§ **Saved entries**:
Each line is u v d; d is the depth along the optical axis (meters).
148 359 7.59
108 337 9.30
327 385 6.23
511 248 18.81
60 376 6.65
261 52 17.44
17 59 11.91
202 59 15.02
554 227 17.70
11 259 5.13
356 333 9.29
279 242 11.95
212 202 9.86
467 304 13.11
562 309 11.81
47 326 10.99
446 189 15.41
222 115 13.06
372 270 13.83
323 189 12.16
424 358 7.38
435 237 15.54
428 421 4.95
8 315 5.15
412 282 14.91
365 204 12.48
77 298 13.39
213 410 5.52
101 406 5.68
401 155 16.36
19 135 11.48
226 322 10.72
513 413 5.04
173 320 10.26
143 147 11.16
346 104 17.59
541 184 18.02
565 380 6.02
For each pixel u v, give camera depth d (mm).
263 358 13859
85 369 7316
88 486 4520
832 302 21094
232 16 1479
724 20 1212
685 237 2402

* * *

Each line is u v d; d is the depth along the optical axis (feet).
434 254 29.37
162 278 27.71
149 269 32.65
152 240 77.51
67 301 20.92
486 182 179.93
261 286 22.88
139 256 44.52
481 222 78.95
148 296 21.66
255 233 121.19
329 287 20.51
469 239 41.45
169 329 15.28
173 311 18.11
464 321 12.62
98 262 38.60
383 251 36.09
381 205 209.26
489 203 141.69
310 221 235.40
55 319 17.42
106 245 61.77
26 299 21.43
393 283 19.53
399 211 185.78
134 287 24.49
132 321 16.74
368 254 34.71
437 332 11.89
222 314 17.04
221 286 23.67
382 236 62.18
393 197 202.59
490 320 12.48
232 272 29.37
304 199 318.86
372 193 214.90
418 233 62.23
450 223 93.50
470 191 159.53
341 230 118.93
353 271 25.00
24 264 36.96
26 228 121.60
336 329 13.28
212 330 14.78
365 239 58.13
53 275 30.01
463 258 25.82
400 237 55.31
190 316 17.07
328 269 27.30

§ **Your instructions**:
What you return should be exactly the lines above, starting at the one with "554 227 17.70" and ending at the one with "685 237 2402", and nothing else.

§ **Expected output**:
554 227 17.70
11 259 5.13
356 333 9.29
279 242 11.95
212 202 9.86
467 304 13.11
562 309 11.81
47 326 10.99
446 189 15.41
222 115 13.06
372 270 13.83
323 189 12.16
424 358 7.38
435 237 15.54
428 421 4.95
8 315 5.15
412 282 14.91
365 204 12.48
77 298 13.39
213 410 5.52
101 406 5.68
401 155 16.36
19 135 11.48
226 322 10.72
513 413 5.04
173 320 10.26
143 147 11.16
346 104 17.59
541 184 18.02
565 380 6.02
For each pixel u v, give camera depth d (mm).
263 358 13859
85 369 7316
88 486 4520
832 302 21094
232 16 1479
724 20 1212
685 237 2402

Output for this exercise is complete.